— begin TEXT SECTION —
You see, I really liked running Ubuntu on my Cr-48. It pretty well convinced me to get the 4G iPad, just so I could have mobile data on my macbook. So I now carry a 4g iPad and 15" rMBP and gave the Cr-48 to my daughter.

Yesterday, my son dislocated (subluxed?) the Cr-48's screen hinge. Apparently the hinge mounting screws inside the case had worked themselves a bit loose and his action hyperextended the joint so far the plastic pieces of hinge interfered with each other so it wouldn't close. And the hinge was obviously loose. My daughter was hysterical until I took it apart (took about 2 minutes from incident to repair). During those two minutes, I seriously thought about getting another one. Because she loves it sooo much.

So, at least in terms of cheap, energy-efficient, light, mobile laptop, I think there's a market. ChromeOS, I don't know. I'm in the military, so a network-dependent OS is a non-starter for me.

For Christmas, I'm not sure I'm getting the kids any electronics. I'm tempted to get them iPad minis but I don't see them using tablets for anything productive, so an ultrabook makes more sense. But I see no reason to a) buy a laptop for a 7- and 10 year old kids, or b) buy a Chromebook, even at the price, if I'm only going to convert it to Ubuntu. In part because switching the BiOS is one headache more than I care to endure. In part because imposing an unsupported operating system on someone else just seems rude.
— end TEXT SECTION —
— begin GIVEN DATA —
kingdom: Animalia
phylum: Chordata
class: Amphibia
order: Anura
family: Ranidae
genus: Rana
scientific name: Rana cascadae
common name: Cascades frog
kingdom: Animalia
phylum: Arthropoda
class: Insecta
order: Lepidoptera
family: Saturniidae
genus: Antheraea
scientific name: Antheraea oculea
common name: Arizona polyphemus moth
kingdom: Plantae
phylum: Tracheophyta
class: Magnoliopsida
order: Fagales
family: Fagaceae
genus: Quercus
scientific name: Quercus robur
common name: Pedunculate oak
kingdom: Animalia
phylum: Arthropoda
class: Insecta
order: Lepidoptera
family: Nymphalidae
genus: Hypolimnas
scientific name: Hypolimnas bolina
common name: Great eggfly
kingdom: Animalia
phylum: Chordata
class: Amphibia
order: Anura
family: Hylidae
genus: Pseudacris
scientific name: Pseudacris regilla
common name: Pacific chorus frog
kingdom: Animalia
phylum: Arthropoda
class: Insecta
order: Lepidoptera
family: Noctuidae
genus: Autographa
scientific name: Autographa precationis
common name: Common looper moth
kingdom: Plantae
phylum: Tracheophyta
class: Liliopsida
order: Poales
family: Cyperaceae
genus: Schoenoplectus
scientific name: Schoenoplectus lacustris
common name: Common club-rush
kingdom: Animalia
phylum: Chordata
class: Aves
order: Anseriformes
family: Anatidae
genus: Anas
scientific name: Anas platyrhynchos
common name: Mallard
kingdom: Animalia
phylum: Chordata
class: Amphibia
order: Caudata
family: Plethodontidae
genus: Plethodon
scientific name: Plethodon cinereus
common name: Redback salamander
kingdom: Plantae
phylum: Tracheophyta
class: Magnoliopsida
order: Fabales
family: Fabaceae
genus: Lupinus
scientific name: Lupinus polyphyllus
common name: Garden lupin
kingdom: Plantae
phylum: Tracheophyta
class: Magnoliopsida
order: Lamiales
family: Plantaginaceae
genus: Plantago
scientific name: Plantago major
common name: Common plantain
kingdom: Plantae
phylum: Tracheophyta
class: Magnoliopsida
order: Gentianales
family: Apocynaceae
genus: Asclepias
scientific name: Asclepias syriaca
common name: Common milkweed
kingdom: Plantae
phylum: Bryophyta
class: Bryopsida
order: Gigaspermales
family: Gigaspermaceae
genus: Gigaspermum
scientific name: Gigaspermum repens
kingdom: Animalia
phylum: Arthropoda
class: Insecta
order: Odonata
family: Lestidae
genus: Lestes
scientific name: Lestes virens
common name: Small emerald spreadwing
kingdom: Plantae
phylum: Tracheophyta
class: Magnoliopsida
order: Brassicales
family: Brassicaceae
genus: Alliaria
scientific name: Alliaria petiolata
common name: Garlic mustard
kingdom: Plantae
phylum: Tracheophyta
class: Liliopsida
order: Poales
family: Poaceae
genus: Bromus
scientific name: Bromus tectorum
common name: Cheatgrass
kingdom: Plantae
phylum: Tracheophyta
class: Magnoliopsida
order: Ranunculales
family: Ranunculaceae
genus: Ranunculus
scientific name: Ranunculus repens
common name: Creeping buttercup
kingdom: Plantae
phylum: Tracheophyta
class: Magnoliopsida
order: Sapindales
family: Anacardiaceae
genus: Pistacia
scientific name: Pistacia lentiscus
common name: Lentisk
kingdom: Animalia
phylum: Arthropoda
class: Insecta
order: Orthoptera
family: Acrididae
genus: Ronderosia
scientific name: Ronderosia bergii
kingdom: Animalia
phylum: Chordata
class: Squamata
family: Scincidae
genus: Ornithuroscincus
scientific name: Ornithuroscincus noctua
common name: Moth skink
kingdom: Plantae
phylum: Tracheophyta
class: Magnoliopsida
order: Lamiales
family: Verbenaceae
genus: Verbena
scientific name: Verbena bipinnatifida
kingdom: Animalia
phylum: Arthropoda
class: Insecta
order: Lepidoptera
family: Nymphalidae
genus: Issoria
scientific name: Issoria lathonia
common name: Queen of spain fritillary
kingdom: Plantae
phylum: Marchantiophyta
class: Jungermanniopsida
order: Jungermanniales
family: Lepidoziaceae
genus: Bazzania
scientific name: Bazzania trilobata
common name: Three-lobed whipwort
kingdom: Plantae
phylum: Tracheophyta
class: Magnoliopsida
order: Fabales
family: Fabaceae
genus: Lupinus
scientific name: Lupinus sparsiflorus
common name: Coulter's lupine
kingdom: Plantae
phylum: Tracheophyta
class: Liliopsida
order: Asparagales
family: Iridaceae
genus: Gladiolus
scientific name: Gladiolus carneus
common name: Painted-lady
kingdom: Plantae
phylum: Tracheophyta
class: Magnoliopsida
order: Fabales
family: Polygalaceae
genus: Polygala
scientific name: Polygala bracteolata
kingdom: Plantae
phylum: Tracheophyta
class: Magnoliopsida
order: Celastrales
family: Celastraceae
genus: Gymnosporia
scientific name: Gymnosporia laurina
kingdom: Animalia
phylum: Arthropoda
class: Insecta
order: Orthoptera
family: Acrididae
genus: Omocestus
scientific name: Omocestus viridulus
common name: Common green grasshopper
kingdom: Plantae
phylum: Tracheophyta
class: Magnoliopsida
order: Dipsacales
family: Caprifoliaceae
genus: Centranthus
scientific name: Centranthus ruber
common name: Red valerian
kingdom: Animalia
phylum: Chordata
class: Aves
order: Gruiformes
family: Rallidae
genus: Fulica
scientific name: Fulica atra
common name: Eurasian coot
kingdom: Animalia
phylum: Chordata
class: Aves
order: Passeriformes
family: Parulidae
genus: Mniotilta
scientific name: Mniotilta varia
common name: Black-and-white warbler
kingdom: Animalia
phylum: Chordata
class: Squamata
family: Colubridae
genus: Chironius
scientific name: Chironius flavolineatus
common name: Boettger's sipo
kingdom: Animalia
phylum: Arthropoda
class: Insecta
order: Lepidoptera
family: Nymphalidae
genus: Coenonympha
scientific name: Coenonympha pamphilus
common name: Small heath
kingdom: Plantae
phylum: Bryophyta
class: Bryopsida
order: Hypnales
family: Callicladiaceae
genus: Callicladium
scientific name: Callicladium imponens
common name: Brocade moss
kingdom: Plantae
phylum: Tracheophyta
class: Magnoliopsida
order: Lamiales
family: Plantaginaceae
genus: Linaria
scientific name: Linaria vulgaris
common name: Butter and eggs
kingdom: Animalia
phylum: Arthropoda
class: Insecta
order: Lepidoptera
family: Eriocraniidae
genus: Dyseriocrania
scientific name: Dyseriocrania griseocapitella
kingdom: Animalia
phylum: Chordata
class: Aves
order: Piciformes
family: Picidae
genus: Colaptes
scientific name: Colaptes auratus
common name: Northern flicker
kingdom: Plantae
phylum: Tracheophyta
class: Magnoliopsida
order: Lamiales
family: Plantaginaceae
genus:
— end GIVEN DATA —
* STATED EXERCISE A *
Please reproduce the post about the Cr-48 from "So, at least" to "just seems rude.", substituting "netbook" for "Chromebook".
* STATED EXERCISE B *
In the post about the Cr-48, how long did it take from the hinge incident to the repair?
* STATED EXERCISE C *
Carry on the post about the Cr-48 from where it stops.

* TASK RESULT A *
So, at least in terms of cheap, energy-efficient, light, mobile laptop, I think there's a market. ChromeOS, I don't know. I'm in the military, so a network-dependent OS is a non-starter for me.

For Christmas, I'm not sure I'm getting the kids any electronics. I'm tempted to get them iPad minis but I don't see them using tablets for anything productive, so an ultrabook makes more sense. But I see no reason to a) buy a laptop for a 7- and 10 year old kids, or b) buy a netbook, even at the price, if I'm only going to convert it to Ubuntu. In part because switching the BiOS is one headache more than I care to endure. In part because imposing an unsupported operating system on someone else just seems rude.

* TASK RESULT B *
About two minutes.

* TASK RESULT C *
In the case of the Asus C7: no way am I buying any more spinning rust hard drives.

My hinge is starting give me some trouble too. So far though the Cr-48 has held up pretty decently for being a 2 year old free laptop.

Apparently the answer is JB Quik Weld


The hardware isn't really the novel thing here.

You are right that the hardware isn't novel. But for me it is 100% of the reason to actually buy one. Nothing new in hardware but solid, practical and inexpensive quality.

Some specific complaints I have about the software: no Wacom drivers (I like resistive touch), no CAC smart card support, no Citrix support, no Juniper (all things I need). I haven't touched ChromeOS for a while but I use Chrome all the time.